Participants in the Farm Business Development Program at New Roots for Refugees Farm, Kansas City
The Catholic Charities of Northeast Kansas City started the Farm Business Development Program in 2006. The area sees many refugees from Africa and Asia and some of the women receive classes and support at the Catholic Charities center.
Rachel Bonar was director of women’s programs there in 2005. She heard the women asking for a garden since most of them farmed or at least gardened in their native homes. So they started a community garden at the office.
“Almost immediately, we realized that these women are really good at growing food,” says Rachel. “So the next year we partnered with Kansas City Center for Urban Agriculture and began this farm.”
The New Roots for Refugees Farm is part community farm and part Farm Business Development Program. The business program acts as an incubator farm for 14 women. Once accepted into the program (and after at least one year with a community garden plot), the farmer’s receive a quarter-acre plot. For the first year, everything is paid for – seeds, tools, water, marketing. Rachel even sets up two CSA members to support their crop. Gradually, the farmers take on more responsibility.
A woman tends her 1/4-acre plot at the New Roots for Refugees Farm, Kansas City
In the winter, the farmers take courses in planning, production, marketing, and farm/market-based English instruction. In their second and third years they begin paying for things like seeds (purchased on site from the seed store), marketing, and tools. They organize their own CSA member shares (between 3 and 7, normally). Rachel and the organization still shuttle them to and from the farmer’s markets on the weekend, but the women are on their own selling the produce.
On Saturday morning we follow them from farm to a market in Brookside, an upper-middle-class neighborhood south of downtown. Six New Roots farmers sell here, mixed in with the grass-fed beef booth, the artesenal bread and cheese gang, and other organic produce vendors. The women look elegant and proud in vibrant dresses and evening shoes. Their produce is immaculate and some exotic, native to their homelands but able to be cultivated here.

*Data excerpts*:
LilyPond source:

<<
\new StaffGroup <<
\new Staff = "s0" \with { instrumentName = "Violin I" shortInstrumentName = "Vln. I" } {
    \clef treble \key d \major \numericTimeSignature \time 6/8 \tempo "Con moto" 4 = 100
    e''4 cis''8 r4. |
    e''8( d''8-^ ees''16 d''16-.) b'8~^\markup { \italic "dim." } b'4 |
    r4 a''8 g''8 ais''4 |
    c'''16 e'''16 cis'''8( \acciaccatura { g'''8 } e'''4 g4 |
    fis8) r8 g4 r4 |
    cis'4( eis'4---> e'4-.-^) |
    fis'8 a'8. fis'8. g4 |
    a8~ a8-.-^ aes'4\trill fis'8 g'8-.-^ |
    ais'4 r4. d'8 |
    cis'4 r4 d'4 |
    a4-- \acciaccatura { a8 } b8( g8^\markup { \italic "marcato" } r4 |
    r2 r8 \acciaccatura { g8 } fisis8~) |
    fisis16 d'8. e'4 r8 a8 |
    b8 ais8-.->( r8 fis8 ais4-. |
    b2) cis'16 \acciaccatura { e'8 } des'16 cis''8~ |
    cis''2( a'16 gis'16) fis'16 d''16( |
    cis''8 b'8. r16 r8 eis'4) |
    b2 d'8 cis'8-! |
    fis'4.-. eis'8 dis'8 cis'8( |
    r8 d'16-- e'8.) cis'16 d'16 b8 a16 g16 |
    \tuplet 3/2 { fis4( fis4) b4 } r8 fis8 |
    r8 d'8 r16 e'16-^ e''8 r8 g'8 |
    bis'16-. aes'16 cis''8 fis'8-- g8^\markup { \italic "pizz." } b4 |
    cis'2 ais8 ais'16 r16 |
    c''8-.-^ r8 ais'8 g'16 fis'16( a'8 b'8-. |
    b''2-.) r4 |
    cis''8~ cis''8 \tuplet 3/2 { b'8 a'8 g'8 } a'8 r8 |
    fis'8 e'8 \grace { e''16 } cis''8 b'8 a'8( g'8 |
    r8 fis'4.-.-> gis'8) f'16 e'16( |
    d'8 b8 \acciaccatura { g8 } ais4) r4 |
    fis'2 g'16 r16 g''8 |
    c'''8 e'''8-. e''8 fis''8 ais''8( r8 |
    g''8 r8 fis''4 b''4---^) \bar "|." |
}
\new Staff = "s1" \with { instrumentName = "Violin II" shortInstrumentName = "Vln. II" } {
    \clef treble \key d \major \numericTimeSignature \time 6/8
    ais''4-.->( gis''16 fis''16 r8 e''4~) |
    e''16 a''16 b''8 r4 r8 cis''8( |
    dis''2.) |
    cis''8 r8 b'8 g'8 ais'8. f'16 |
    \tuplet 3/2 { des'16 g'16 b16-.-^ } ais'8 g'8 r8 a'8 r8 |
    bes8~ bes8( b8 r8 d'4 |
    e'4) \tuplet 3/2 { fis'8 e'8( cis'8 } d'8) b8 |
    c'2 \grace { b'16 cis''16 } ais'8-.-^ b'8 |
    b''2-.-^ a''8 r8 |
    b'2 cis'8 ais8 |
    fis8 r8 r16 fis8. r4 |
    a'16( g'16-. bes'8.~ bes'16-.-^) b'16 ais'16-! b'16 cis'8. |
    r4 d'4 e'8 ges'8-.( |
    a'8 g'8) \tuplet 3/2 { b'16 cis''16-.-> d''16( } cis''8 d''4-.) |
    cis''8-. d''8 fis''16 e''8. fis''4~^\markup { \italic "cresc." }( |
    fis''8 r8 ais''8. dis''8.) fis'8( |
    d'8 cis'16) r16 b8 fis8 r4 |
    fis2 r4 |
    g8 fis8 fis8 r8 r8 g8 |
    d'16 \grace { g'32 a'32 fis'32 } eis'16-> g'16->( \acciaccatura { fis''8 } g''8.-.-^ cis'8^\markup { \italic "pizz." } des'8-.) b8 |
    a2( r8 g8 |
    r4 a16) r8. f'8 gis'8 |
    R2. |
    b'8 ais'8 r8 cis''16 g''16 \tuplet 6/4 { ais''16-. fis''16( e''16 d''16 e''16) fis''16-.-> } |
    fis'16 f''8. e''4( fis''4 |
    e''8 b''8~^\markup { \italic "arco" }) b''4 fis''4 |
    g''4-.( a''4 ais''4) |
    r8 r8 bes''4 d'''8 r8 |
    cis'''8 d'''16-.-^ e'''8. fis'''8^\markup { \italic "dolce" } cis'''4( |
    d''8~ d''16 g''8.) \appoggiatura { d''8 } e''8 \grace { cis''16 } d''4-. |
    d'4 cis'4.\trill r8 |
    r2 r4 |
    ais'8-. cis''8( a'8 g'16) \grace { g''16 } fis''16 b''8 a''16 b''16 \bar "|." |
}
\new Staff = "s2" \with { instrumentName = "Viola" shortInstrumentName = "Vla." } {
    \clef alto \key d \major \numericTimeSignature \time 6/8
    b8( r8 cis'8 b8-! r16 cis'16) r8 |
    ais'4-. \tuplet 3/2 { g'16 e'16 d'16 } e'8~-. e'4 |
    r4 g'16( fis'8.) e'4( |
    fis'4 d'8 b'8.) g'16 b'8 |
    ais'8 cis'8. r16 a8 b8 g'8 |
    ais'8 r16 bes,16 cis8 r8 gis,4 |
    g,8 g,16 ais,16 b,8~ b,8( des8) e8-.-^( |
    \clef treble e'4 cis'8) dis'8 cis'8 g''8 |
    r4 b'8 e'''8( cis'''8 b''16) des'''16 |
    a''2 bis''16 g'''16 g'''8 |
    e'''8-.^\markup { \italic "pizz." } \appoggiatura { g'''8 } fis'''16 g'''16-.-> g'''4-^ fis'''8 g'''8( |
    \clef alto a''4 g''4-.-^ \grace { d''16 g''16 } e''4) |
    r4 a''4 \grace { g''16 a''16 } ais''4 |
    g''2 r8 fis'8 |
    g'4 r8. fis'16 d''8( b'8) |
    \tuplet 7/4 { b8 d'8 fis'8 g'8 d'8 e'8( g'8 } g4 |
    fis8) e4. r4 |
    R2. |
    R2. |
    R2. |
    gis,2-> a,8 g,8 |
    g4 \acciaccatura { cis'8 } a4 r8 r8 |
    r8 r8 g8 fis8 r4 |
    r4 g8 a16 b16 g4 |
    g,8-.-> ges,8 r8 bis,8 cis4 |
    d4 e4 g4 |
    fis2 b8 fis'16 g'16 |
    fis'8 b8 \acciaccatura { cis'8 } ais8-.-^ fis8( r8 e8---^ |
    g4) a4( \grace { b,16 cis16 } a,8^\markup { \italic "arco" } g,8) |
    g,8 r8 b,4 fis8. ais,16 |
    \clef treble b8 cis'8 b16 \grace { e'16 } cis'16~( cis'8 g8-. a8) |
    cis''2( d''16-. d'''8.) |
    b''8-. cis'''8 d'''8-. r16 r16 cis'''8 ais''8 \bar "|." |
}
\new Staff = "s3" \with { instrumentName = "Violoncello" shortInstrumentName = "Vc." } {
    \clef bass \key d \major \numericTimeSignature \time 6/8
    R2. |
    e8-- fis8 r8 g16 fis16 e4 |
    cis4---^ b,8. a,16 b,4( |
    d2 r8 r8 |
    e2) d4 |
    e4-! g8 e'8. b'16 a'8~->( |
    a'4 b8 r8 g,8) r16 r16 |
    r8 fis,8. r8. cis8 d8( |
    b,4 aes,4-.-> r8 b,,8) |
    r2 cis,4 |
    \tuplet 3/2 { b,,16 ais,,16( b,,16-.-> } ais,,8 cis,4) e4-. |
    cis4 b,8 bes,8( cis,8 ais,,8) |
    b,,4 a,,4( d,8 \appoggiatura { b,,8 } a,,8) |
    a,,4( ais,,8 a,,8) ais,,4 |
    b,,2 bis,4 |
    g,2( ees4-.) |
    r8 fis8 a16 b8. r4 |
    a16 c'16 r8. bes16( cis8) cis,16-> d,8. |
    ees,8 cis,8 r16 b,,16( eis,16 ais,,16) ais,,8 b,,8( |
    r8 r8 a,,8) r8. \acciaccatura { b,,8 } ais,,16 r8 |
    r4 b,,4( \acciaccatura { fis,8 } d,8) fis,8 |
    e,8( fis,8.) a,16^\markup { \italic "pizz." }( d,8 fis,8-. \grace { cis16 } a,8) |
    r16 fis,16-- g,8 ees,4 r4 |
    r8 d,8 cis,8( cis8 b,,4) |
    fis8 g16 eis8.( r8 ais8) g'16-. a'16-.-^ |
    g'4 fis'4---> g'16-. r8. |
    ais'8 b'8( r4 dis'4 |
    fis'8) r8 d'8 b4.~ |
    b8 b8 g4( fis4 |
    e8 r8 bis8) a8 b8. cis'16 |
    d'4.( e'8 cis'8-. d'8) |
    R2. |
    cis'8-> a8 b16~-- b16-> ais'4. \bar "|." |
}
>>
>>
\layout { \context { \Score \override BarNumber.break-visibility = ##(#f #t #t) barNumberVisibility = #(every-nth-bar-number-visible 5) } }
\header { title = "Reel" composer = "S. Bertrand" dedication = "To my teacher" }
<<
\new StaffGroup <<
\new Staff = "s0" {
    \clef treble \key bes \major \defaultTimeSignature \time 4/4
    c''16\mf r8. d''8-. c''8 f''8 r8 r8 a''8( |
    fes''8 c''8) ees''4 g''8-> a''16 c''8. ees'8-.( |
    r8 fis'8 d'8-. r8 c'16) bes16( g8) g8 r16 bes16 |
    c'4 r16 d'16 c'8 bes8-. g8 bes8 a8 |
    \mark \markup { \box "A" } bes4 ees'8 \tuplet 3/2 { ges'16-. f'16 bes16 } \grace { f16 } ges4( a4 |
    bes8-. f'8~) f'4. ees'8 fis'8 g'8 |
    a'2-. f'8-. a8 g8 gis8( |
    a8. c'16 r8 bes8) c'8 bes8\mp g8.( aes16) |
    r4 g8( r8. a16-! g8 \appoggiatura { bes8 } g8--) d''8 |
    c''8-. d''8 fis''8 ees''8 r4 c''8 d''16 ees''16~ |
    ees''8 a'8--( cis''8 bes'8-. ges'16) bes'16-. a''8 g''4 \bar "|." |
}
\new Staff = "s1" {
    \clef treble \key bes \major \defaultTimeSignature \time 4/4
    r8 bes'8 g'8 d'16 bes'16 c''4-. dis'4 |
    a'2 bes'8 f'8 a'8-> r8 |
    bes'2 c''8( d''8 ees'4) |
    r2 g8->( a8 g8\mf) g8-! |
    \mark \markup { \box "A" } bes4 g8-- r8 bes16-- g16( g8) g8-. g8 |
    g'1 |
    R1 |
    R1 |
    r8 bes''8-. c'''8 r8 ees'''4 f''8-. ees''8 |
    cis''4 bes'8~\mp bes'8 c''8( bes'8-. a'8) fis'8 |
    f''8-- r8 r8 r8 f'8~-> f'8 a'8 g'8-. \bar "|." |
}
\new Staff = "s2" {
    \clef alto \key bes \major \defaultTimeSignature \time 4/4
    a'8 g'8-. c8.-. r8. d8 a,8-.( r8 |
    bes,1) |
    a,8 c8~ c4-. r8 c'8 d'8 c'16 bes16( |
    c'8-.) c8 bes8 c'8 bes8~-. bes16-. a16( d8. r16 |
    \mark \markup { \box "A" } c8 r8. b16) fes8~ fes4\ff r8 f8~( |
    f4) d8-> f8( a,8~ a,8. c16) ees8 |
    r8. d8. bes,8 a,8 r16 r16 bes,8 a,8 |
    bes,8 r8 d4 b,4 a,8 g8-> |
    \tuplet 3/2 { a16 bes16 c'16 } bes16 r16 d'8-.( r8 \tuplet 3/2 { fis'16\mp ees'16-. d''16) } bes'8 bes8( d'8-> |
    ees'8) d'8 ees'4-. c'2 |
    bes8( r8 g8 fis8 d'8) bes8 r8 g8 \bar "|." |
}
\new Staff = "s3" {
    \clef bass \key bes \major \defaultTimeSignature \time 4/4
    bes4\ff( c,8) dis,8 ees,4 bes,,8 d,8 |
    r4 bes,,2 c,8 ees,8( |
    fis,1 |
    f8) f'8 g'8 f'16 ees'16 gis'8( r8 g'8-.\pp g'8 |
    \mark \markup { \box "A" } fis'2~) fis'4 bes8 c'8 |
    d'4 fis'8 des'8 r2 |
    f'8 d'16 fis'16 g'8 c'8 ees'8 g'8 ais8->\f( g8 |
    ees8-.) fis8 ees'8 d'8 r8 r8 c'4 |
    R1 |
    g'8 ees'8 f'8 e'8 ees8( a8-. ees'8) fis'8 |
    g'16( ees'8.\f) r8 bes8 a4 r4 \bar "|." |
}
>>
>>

*Problems to solve*:
- 1) Using the article on New Roots for Refugees Farm, explain in one to three sentences why a community garden was started at the Catholic Charities office.
- 2) Summarize the article on New Roots for Refugees Farm in two sentences.
- 3) Carry on the article on New Roots for Refugees Farm from the point where it stops.
The data comes from a separate source.

*Solved problems*:
- 1) Rachel Bonar heard the women in the programs asking for a garden. Most of them had farmed or at least gardened in their native homes, so a community garden was started at the office.

- 2) After a community garden showed that refugee women served by Catholic Charities of Northeast Kansas City were very good at growing food, the organization partnered with the Kansas City Center for Urban Agriculture and started the Farm Business Development Program in 2006. The program gives 14 women quarter-acre plots with all first-year costs paid, offers winter courses, and gradually shifts responsibility to the farmers, who organize their own CSA shares and sell their produce on their own at markets such as the one in Brookside.

- 3)
“I really have seen these women’s disposition change,” Rachel says. “They move here and don’t find anything they’re good at. The language, the systems, etc are all challenges. They aren’t really eligible for other employment. Some go to the meat processing plant to work but its so difficult there and restricted. Here they have the ownership. It’s self determination. They get out what they put in.
“Everyone needs something they’re good at and these women have found it. They’re proud to provide ethnic food to their community. Some weekends Dena Tu (a Karen from Burma) drives hours to Omaha to bring ethnic veggies to the Karen population up there.”
The hope is that after three years, the farmers, who have been saving $200 of their annual sales, can start their own independent farm on a vacant lot within the neighborhood. Though it’s a long-shot that they will be able to single-handedly support their families – most have husbands with full-time work – the farms offer an invaluable monetary supplement as well as filling the fridge and satisfying that essential human hunger for productivity and worthiness.

New Roots for Refugees Farm, Kansas City
Kansas City Center for Urban Agriculture
At this same Brookside Farmer’s Market, I meet Katherine Kelly. She’s the executive director and co-founder (with Dan Dermitzel) of the Kansas City Center for Urban Agriculture (KCCUA), the other half of the New Roots for Refugees Farm project and supporter of dozens of other farms and gardens in the city.
The KCCUA farm stand has the first tomatoes of the season. They farm a prolific two acres in the city and they do it for a profit. While KCCUA is a non-profit organization, their farm sales have contributed over $22,000 into the organization over the last three years.
Katherine grew up working on neighbors’ farms in Kansas. They were good ole for-profit farms. While working in Boston, she noticed a few non-profit gardens in and around town.
“Part of me felt that making the farm a non-profit says that it isn’t viable,” she says. “It acts like a museum and it’s run like a museum sometimes. Farming shouldn’t be like that. That says you’ve given up in a way.
“I have to say there is a particularly Midwestern emphasis on the free market as the solution. I don’t like a lot of that – the idea that capitalism is the solution to everything. But I believe in small businesses and I know and see how proud the owners are of their businesses.”
Speaking with Katherine feels like taking a giant evolutionary step. Like she’s operating years ahead of the current situation. And yet it’s not idealism that sits around the corner in this movement’s progression forward. Rather, it’s stone-cold practicality, the American Way of supplying a demand and making a profit by selling valuable goods to consumers.
It’s a big-picture approach with its hands in the Kansas City soil. KCCUA as an umbrella organization is a non-profit. It supports small projects in the city, farmers like Lew Edminster and Sherri Harvel who farm vacant lots and sell their produce at small weekly markets for a profit and an income supplement. On the whole, Katherine believes that a new food industrymust be created.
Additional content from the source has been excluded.